Dynamic Programming solution for a Recursion solution

Question

Given an input n , find the sum of all the possible combinations of numbers 1 ... n . For example, if n=3 , then all the possible combinations are

(1),(2),(3),(1,2),(1,3),(2,3),(1,2,3)

and their sum is

1 + 2 + 3 + (1+2) + (1+3) + (2+3) + (1+2+3) =24

I am able to solve this problem using recursion . How can I solve this problem using Dynamic Programming ?

#include<iostream>
using namespace std;
int sum=0,n;
int f(int pos,int s)
{
    if(pos>n)
    {
        return 0;
    }
    else
    {
        for(int i=pos+1;i<=n;++i)
        {
            sum+=s+i;
            f(i,s+i);
        }
    }
}
int main()
{
     cin>>n;
     sum=0;
     f(0,0);
     cout<<sum<<'\n';

    }
}

EDIT Though this problem can be solved in constant time using this series .
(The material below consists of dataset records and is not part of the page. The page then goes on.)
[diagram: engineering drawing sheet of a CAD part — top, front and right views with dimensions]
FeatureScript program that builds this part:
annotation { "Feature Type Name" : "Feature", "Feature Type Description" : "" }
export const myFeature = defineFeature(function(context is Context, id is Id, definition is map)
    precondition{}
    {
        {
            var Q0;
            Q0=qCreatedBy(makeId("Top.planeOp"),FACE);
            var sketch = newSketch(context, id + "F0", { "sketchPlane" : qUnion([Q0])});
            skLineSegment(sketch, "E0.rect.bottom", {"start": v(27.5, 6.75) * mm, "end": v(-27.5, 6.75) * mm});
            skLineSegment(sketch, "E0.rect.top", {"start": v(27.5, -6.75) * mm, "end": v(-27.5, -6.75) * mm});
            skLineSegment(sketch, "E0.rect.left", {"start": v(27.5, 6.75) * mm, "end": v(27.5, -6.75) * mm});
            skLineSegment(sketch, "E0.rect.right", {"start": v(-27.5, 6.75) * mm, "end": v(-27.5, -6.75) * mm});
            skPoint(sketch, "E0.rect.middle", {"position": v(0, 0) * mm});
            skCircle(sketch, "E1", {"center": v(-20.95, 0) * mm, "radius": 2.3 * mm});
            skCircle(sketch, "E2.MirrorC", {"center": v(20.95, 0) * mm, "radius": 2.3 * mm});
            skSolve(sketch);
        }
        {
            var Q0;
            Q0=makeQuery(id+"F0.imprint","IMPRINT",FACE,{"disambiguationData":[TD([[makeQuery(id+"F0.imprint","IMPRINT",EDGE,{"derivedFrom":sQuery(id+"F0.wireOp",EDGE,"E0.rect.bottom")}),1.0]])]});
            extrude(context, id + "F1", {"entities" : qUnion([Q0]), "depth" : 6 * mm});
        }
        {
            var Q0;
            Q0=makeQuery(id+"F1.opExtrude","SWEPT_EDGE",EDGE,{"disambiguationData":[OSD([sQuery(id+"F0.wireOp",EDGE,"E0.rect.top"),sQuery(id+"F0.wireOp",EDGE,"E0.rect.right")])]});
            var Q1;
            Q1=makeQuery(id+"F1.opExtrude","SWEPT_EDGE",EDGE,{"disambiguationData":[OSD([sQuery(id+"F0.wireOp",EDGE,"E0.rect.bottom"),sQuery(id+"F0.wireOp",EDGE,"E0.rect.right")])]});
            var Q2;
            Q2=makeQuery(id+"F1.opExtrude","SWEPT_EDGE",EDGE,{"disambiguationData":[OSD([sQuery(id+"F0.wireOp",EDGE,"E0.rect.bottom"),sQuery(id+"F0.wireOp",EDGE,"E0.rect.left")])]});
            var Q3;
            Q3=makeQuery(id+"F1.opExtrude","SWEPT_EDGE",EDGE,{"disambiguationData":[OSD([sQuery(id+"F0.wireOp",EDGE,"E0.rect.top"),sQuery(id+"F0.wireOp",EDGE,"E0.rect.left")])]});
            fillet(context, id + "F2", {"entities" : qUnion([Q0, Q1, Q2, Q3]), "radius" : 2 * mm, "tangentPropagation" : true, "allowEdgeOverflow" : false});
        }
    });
But I want to know how this can be done using Dynamic Programming as I am very weak at it.

Answer 1

You do not need to use dynamic programming; you can use simple arithmetic if you want.

The number of cases is 2 ^ n, since each number is either on or off for a given sum.

Each number from 1 to n is used in exactly half of the sums, so each number comes 2 ^ (n-1) times. 1 + 2 + ... + n = (n - 1) * n / 2.

So the sum is (n - 1) * n / 2 * 2 ^ (n-1). For n = 3, it is (4*3/2) * 4 = 24.

EDIT : if you really want to use dynamic programming, here's one way. Dynamic programming makes use of saving the results of sub-problems to make the super problem faster to solve. In this question, the sub-problem would be the sum of all combinations from 1 ... n-1.

So create a mapping from n -> (number of combinations, sum of combinations).

Initialize with 1 -> (2,1). Because there are two combinations {0,1} and the sum is 1. Including 0 just makes the math a bit easier.

Then your iteration step is to use the mapping.

Let's say (n-1) -> (k,s), meaning there are k sets that sum to s for 1 ... n-1.

Then the number of sets for n is k * 2 (each combination either has n or does not). And the sum of all combinations is s + (s + k * n), since you have the previous sum (where n is missing) plus the sum of all the combinations with n (which should be k * n more than s because there are k new combinations with n in each).

So add n -> (2*k,2*s + k*n).

And your final answer is the s in n -> (k,s).

Answer 2

let dp[n] be the result, Therefore:

dp[1] = 1
dp[n] = 2 * dp[n-1] + 2^(n-1) * n

First, it is obvious that dp[1] = 1

Second, dp[n] is the sum which contains n and sum which didn't contains n

EG: dp[3] = {(1) (2) (1,2)} + {(3), (1,3), (2,3), (1,2,3)}

We can find dp[n-1] appear twice and the number of n appear 2^(n-1) times

I think maybe it is what you want.